The litigation in Alabama centered on how to create two districts that would elect Black voters’ preferred candidates, which resulted in a focus on three of Alabama’s largest cities—Birmingham, Mobile, and Montgomery—and the Black Belt. This rural region, named for its dark, fertile soil, runs west to east across the southern half of the state, encompassing Montgomery and 17 other counties. Due to the legacy of plantation slavery and Jim Crow, the Black Belt has a large Black population today, as do the three cities mentioned above.
The map that Alabama Republicans adopted in 2021 connected parts of Birmingham and Montgomery, linking them through a swath of the Black Belt to create the majority-Black 7th District.

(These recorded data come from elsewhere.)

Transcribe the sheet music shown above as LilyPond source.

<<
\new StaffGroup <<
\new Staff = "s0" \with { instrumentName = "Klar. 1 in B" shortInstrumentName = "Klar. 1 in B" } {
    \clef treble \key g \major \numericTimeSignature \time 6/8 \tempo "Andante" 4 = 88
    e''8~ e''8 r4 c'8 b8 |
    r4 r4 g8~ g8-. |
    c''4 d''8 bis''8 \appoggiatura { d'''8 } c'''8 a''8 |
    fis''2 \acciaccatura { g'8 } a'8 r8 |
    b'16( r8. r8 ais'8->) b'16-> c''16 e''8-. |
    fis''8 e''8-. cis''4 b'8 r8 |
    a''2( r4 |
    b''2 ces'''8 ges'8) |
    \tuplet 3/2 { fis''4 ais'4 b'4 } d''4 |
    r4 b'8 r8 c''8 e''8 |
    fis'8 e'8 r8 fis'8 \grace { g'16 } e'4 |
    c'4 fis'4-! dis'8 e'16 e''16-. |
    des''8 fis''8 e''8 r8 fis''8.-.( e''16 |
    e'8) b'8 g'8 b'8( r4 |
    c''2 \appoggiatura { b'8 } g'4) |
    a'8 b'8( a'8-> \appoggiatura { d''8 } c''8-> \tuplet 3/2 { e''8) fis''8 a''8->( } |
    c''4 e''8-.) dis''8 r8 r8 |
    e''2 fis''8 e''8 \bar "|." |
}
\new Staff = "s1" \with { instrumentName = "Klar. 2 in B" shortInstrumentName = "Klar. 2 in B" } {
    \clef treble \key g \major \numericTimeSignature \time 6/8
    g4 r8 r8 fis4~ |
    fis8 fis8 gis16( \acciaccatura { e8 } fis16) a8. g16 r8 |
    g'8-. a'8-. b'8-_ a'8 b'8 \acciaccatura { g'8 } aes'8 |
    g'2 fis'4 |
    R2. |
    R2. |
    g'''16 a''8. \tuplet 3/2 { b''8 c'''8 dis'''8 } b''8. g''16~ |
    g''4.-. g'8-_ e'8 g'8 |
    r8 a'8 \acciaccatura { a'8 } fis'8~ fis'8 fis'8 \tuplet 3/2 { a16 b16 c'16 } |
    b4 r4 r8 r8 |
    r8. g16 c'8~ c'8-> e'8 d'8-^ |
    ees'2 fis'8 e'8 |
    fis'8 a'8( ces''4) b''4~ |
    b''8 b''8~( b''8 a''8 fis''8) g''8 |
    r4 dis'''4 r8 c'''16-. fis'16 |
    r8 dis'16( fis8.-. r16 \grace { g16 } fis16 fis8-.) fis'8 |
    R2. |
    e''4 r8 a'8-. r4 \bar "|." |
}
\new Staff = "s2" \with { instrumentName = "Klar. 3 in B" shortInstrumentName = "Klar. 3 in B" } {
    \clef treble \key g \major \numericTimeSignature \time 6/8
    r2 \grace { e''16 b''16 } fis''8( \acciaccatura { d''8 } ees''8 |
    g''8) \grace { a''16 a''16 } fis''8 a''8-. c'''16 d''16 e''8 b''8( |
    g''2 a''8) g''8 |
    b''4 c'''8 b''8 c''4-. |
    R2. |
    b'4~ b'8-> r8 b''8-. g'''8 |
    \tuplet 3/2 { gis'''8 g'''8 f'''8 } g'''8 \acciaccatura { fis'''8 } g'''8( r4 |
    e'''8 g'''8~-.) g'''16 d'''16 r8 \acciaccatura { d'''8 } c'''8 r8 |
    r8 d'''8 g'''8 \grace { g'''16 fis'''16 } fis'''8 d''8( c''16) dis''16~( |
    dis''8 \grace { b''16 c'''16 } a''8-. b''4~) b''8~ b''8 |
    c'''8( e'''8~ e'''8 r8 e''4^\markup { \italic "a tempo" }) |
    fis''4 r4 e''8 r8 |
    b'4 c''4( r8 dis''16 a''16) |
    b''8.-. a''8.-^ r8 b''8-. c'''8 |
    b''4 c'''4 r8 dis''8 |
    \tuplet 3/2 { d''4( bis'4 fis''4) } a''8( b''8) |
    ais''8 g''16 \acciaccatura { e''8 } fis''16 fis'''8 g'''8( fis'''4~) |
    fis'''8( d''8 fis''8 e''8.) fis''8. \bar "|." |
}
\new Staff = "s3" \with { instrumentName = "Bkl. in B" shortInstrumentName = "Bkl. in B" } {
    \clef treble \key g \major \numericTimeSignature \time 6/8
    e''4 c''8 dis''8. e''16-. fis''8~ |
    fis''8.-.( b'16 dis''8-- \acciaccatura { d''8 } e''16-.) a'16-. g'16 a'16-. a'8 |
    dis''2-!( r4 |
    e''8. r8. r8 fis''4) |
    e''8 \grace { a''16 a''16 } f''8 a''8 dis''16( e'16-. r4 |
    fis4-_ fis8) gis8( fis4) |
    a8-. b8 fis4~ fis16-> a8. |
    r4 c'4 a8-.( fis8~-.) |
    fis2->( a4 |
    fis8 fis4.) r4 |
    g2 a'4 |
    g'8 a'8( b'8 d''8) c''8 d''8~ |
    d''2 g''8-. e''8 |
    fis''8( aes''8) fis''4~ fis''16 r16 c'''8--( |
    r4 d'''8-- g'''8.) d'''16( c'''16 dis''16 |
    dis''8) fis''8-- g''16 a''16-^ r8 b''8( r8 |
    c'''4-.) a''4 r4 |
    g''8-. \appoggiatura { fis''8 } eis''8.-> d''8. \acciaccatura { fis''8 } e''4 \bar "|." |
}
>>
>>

The rest of the Black Belt, meanwhile, was split among multiple majority-white districts.
The GOP’s 2023 map removed Montgomery from the 7th and drew it into the 2nd District, but their revamped 2nd still contained heavily white rural areas north of the Black Belt and further south in the Wiregrass region along the Florida border. As a result, even though this iteration of the 2nd District contained 74% of the Black Belt’s residents, it retained a white majority and remained safely Republican.

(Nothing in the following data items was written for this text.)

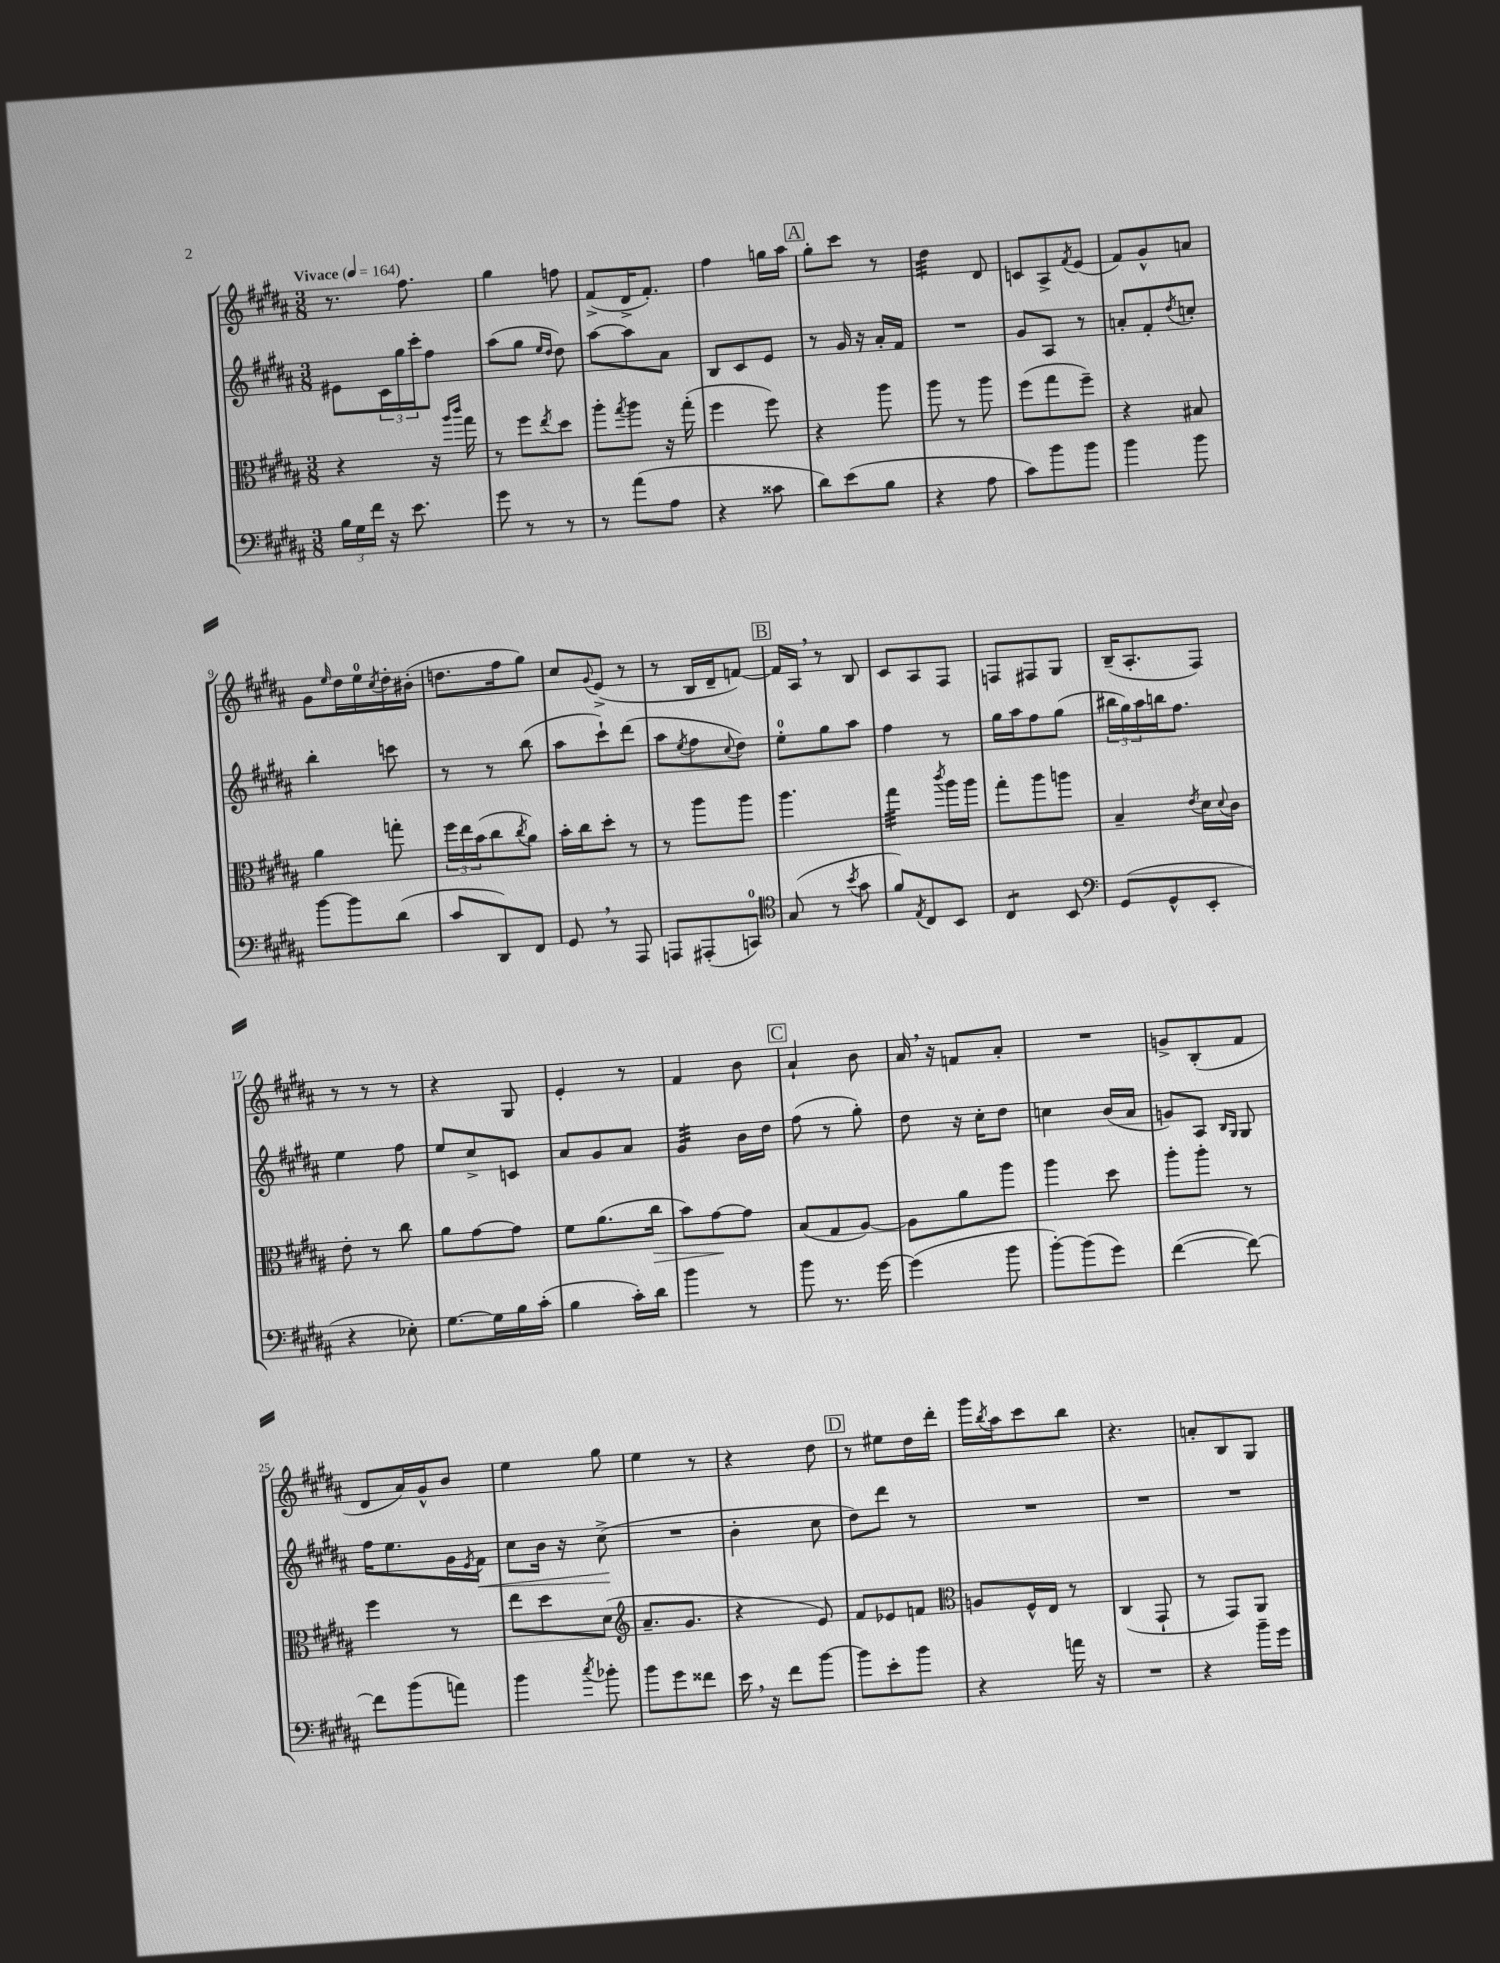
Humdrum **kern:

**kern	**kern	**kern	**kern
*staff4	*staff3	*staff2	*staff1
*clefF4	*clefC3	*clefG2	*clefG2
*k[f#c#g#d#a#]	*k[f#c#g#d#a#]	*k[f#c#g#d#a#]	*k[f#c#g#d#a#]
*M3/8	*M3/8	*M3/8	*M3/8
*MM164	*MM164	*MM164	*MM164
24B\LL	4r	8e#\L	8.r
24G#\	.	.	.
24f#\JJ	.	.	.
16r	.	24c#\L	.
.	.	24gg#\	.
8.e\	.	.	8.ff#\
.	.	24ccc#'\J	.
.	16r	8ff#\J	.
.	16qqaa#/LL	.	.
.	16qqccc#/JJ	.	.
.	16gg#\	.	.
=	=	=	=
8g#\	8r	(8aa#\L	4gg#\
8r	8ff#\L	8gg#\J	.
.	.	16qqee/LL	.
.	8qee/	16qqdd#/JJ	.
8r	8dd#\J	8dd#\)	8ff\
=	=	=	=
8r	8aa#'\L	[8aa#\L	(8f#^/L
.	8qgg#/	.	.
(8a#\L	8aa#\J	8aa#\]	16d#^/K
.	.	.	8.f#'/J)
8A#\J	16r	8a#\J	.
.	(16gg#'\	.	.
=	=	=	=
4r	4ff#\	8B/L	4ff#\
.	.	8c#/	.
8c##\	8ff#\)	8e/J	16gg\LL
.	.	.	16aa#\JJ
=	=	=	=
8d#\L)	4r	8r	8gg#'\L
(8e\	.	16g#/	8ccc#\J
.	.	16r	.
8B\J	8aa#\	16a#'/LL	8r
.	.	16f#/JJ	.
=	=	=	=
4r	8aa#\	4.r	4dd#\
.	8r	.	.
8A#\	8aa#\	.	8d#/
=	=	=	=
8c#\L)	(8ff#\L	8g#/L	8c/L
8b\	8gg#\	8A#/J	8A#^/
.	.	.	8qf#/
8b\J	8ff#~\J)	8r	(8e/J
=	=	=	=
4b\	4r	8a'/L	8f#/L)
.	.	8f#'/	8g#^^/
.	.	8qdd#/	.
8b\	8B#/	8cc'/J	8a/J
=	=	=	=
[8b\L	4a#\	4bb'\	8g#\L
.	.	.	16qqee/
8b\]	.	.	16dd#\L
.	.	.	16ee\
.	.	.	8qcc#/
(8d#\J	8gg'\	8ccc\	16dd#'\
.	.	.	(16b#'\JJ
=	=	=	=
8c#/L	24ff#\LL	8r	8.dd\L
.	24ee\	.	.
.	(24b\J	.	.
8DD#/)	8cc#\	8r	.
.	.	.	16ff#\k
.	8qcc#/	.	.
8FF#/J	8a#\J)	(8bb\	8gg#\J)
=	=	=	=
8GG#/	16b'\LL	8aa#\L	8cc#/L
.	16cc#\J	.	.
.	.	.	8qqg#/
8r	8dd#'\J	8ccc#`\)	(8e^/J
8AAA#/	8r	(8ddd#\J	8r
=	=	=	=
8AAA/L	8r	8aa#\L	8r
.	.	8qee/	.
(8AAA#'/	8aa#\L	8ff#\	16B/LL
.	.	.	16d#~/J
.	.	8qqcc#/	.
8CC/J)	8aa#\J	8dd#\J)	[8f/J)
=	=	=	=
*clefC4	*	*	*
(8G#/	4.aa#\	8ee'\L	16f/]LL
.	.	.	16A#/JJ
8r	.	8gg#\	8r
8qb/	.	.	.
8g#\	.	8aa#\J	8B/
=	=	=	=
8f#/L)	4gg#\	4ff#\	8c#/L
8qE/	.	.	.
8C#/	.	.	8A#/
.	8qccc#/	.	.
8BB/J	16aa#\LL	8r	8F#/J
.	16aa#\JJ	.	.
=	=	=	=
4C#/	8gg#'\L	16gg#\LL	8F/L
.	.	16aa#\J	.
.	8aa#\	8ff#\	8F#/
8BB/	8aa\J	(8gg#\J	8G#/J
=	=	=	=
*clefF4	*	*	*
(8GG#/L	4B~/	24bb#\LL	(16B~/LK
.	.	24gg#\)	.
.	.	.	8.A#'/
.	.	24aa#\	.
8GG#^^/	.	16bb\J	.
.	.	8.ff#\J	.
.	8qe/	.	.
8EE'/J	16d#\LL	.	8F#/J)
.	8qqd#/	.	.
.	16c#\JJ	.	.
=	=	=	=
4r	8e'\	4ee\	8r
.	8r	.	8r
8E-'\)	8cc#\	8ff#\	8r
=	=	=	=
[8.G#\L	8a#\L	8ee/L	4r
.	[8g#\	8cc#^/	.
16G#\]L	.	.	.
16B\	8g#\]J	8c/J	8G#/
(16c#'\JJ	.	.	.
=	=	=	=
4B\	8f#\L	8a#/L	4e'/
.	(8.a#\	8g#/	.
16c#'\LL)	.	8a#/J	8r
16d#\JJ	16cc#\Jk	.	.
=	=	=	=
4b\	8b\L)	4g#/	4f#/
.	[8g#\	.	.
8r	8g#\]J	16b\LL	8b\
.	.	16dd#\JJ	.
=	=	=	=
8b\	(8B/L	(8ff#\	4a#`/
8.r	8G#/	8r	.
.	[8A#/J)	8gg#'\)	8b\
[16g#\	.	.	.
=	=	=	=
(4g#\]	8A#\]L	8dd#\	16a#/
.	.	.	16r
.	8a#\	16r	8f/L
.	.	16cc#'\LK	.
8b\	8aa#\J	8dd#\J	8a#'/J
=	=	=	=
[8b'\L)	4aa#\	4cc\	4.r
(8b\]	.	.	.
8g#\J)	8dd#\	(16b/LL	.
.	.	16a#/JJ	.
=	=	=	=
([4f#\	8aa#'\L	8g/L)	8g^/L
.	8aa#'\J	8A#/J	(8B'/
.	.	16qqB/LL	.
.	.	16qqG#/JJ	.
8f#\_)	8r	8G#/	8f#/J
=	=	=	=
8f#\]L	4ff#\	16ff#\LK	8d#/L
.	.	8.ee\	.
(8b\	.	.	16a#/L)
.	.	.	16g#^^/J
8a\J)	8r	16g#\L	8b/J
.	.	8qe/	.
.	.	16f#\JJ	.
=	=	=	=
4b\	8ee\L	8cc#\L	4ee\
.	8dd#\	16b\Jk	.
.	.	16r	.
8qcc#/	.	.	.
8b-'\	(8d#\J	(8cc#^\	8gg#\
=	=	=	=
*	*clefG2	*	*
8b\L	8.a#~/L	4.r	4ee\
8g#\	.	.	.
.	8.g#/J	.	.
8f##\J	.	.	8r
=	=	=	=
16e\	4r	4b'\	4r
16r	.	.	.
8f#\L	.	.	.
[8b\J	8e/)	8cc#\	8dd#\
=	=	=	=
8b\]L	8f#/L	8dd#\L)	8r
8e'\	8e-/	8ddd#\J	8ee#\L
8b\J	8f/J	8r	16dd#\L
.	.	.	16ddd#'\JJ
=	=	=	=
*	*clefC3	*	*
4r	8A/L	4.r	16ggg#\LL
.	.	.	8qbb/
.	.	.	16aa#\J
.	16F#^^/L	.	8ccc#\
.	16E/JJ	.	.
16a\	8r	.	8bb\J
16r	.	.	.
=	=	=	=
4.r	(4C#/	4.r	4.r
.	8GG#`/	.	.
=	=	=	=
4r	8r	4.r	8a'/L
.	8GG#/L)	.	8B/
16b~\LL	8AA#/J	.	8G#/J
16g#\JJ	.	.	.
==	==	==	==
*-	*-	*-	*-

By contrast, all three of the maps proposed by Richard Allen, the court-appointed expert, would remove these whiter rural areas from the 2nd and instead give it most of Mobile in the Gulf Coast region, which would put the entire Black Belt inside the two Black-preference districts. Republicans bitterly resisted the idea of linking Montgomery and Mobile, but the court previously recognized that Black voters in both regions share significant commonalities. Republicans themselves had even connected these areas in a similar district on the state Board of Education map they enacted in 2021.
Allen heavily prioritized making as few changes to the GOP’s 2023 map as were necessary to remedy the Voting Rights Act violation. Therefore, his proposals would not change the heavily white 3rd, 4th, and 5th districts, while the 6th and 7th districts would see only small changes. The 7th would thus remain a majority-Black and safely Democratic district linking part of the Black Belt with parts of the Birmingham region.
Consequently, only the 1st and 2nd would see major revisions, and all three of his proposals are very similar. According to Dave’s Redistricting App, his proposed versions of the 2nd District would be 50.1% Black and favor Joe Biden 56-43 in 2020 under Plan 1, 48.7% Black and 56-43 Biden under Plan 3, and 48.5% Black and 54-45 Biden under Plan 2 (an election margin that rounds to 10 percentage points).
Any of these maps, if adopted, would very likely lead to a Black Democrat flipping the 2nd District, which is currently held by Republican Barry Moore. Moore could try running against fellow Republican Rep. Jerry Carl in the 1st District, but he’d likely face a major disadvantage in a primary. According to calculations by Daily Kos Elections, 66% of the 1st District’s population under Plan 1 would come from Carl’s current district, compared with just 34% coming from Moore’s. Plan 3 sees Carl with his smallest advantage, 59-41, which would likely still be an uphill climb for Moore.
If a map resembling any of these three were adopted and a Black Democrat flipped the 2nd, Alabama would have two Black members of Congress for the first time ever. It would also mark the first time since the early 1960s that a Democrat has represented a district covering part of the Mobile area.